2. The method for monitoring a Linux system according to claim 1, wherein the method for determining whether all of the n CPUs have the capability of responding to an interrupt is as follows: when the timer of each CPU expires, detecting whether the n bit numerical values in the global variable bitmap are consistent or not in a timer callback function, if so, indicating that all n CPUs have the capability of responding to interrupt, otherwise, indicating that the CPUs in the system lose the capability of responding to interrupt.

3. The method for monitoring the condition of the Linux system according to claim 2, wherein: when the CPU loses the capability of responding to the interrupt and the duration reaches the preset timing period, restarting the system.

4. The method for monitoring the Linux system according to claim 1, wherein the method for judging whether the ith CPU can normally schedule is as follows: detecting whether a Boolean variable on the ith CPU is set to A in a timer callback function, if so, indicating that the ith CPU can normally schedule, otherwise, indicating that the ith CPU loses scheduling capability.

5. The method for monitoring the Linux system according to claim 4, wherein: under the condition that the ith CPU loses the scheduling capability, firstly, a call stack log on the ith CPU is stored, and then when the duration of the time when the Boolean variable on the ith CPU is not set as A reaches a preset timing period, IPI interruption is triggered to inform the rest n-1 CPUs that the system needs to be restarted, and then the system is restarted.

6. The method for monitoring the Linux system according to claim 5, wherein: during normal operation of the system, the operation logs of all CPUs are stored into a memory area I in real time through a ram control mechanism; when a certain CPU loses the scheduling capability, the running logs of all the CPUs and the call stack logs of the CPUs are saved to a memory area I through a ram control mechanism; after restarting the system, the log in the memory area I is copied to the memory area II, and then the log in the memory area II is written into the independent storage partition.

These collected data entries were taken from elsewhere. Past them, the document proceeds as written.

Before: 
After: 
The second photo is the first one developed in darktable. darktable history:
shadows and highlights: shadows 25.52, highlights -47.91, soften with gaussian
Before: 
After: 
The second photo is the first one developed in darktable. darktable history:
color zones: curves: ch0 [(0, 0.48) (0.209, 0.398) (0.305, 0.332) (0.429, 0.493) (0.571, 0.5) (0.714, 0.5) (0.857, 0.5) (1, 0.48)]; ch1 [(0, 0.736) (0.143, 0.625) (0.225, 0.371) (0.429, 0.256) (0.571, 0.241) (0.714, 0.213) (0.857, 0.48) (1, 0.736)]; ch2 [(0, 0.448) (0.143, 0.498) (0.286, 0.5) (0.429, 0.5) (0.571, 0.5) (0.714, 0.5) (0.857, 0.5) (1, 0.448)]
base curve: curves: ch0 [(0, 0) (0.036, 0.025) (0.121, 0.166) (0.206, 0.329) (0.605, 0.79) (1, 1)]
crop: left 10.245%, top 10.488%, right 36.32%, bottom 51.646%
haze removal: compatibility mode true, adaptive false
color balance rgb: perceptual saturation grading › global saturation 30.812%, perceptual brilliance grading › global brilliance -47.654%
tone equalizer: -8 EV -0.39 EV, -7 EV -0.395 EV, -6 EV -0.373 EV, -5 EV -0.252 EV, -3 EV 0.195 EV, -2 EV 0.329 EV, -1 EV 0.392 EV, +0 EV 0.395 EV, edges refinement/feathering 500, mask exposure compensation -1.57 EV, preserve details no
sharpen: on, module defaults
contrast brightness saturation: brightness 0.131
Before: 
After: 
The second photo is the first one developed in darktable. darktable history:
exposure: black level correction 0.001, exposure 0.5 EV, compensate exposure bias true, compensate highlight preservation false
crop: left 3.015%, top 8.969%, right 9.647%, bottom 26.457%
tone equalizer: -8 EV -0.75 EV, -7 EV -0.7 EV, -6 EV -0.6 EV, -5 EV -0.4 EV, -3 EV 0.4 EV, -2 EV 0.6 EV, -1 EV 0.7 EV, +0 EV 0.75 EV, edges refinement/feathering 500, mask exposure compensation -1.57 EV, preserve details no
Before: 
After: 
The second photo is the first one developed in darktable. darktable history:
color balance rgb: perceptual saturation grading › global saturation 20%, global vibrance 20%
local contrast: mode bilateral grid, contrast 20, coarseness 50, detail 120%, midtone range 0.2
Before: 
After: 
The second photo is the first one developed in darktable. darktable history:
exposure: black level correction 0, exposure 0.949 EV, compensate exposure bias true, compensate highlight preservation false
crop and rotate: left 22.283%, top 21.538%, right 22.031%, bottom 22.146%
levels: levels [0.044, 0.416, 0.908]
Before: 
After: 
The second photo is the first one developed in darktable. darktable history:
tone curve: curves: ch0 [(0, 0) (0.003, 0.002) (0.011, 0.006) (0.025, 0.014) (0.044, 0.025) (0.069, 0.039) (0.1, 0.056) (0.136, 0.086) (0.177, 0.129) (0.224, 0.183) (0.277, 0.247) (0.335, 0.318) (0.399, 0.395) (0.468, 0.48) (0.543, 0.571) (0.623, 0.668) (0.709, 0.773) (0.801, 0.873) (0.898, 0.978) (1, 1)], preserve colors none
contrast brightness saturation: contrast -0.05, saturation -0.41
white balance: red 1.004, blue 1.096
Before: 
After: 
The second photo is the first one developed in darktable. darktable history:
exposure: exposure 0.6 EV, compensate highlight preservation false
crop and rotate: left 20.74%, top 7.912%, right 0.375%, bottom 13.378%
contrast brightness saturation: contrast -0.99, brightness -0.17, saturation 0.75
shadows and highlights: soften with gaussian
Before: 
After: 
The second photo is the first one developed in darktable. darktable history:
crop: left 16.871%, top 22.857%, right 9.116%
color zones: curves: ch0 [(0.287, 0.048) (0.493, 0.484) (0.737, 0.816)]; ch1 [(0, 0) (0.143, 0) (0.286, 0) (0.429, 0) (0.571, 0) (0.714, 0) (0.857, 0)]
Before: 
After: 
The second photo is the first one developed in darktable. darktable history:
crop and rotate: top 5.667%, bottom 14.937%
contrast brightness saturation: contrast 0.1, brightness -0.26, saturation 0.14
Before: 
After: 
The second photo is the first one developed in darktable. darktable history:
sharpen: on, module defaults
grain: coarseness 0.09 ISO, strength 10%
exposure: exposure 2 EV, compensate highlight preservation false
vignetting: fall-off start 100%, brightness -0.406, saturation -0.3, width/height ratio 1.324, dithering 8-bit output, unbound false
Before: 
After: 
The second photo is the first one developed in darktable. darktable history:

7. The method for monitoring the condition of the Linux system according to any one of claims 1 to 6, wherein: the a=1 and the b=0.

8. The method for monitoring the condition of the Linux system according to any one of claims 1 to 6, wherein: the a=0 and the b=1.

9. An electronic device, characterized in that: comprising a processor (1) and a memory (2) in communicative connection with the processor (1), the memory (2) having stored therein a computer readable program which, when called by the processor, is capable of executing the method for monitoring the condition of a Linux system according to any of claims 1 to 8.

10. A medium, characterized by: a computer readable program stored therein, which when called, is capable of executing the method for monitoring the condition of the Linux system according to any one of claims 1 to 8.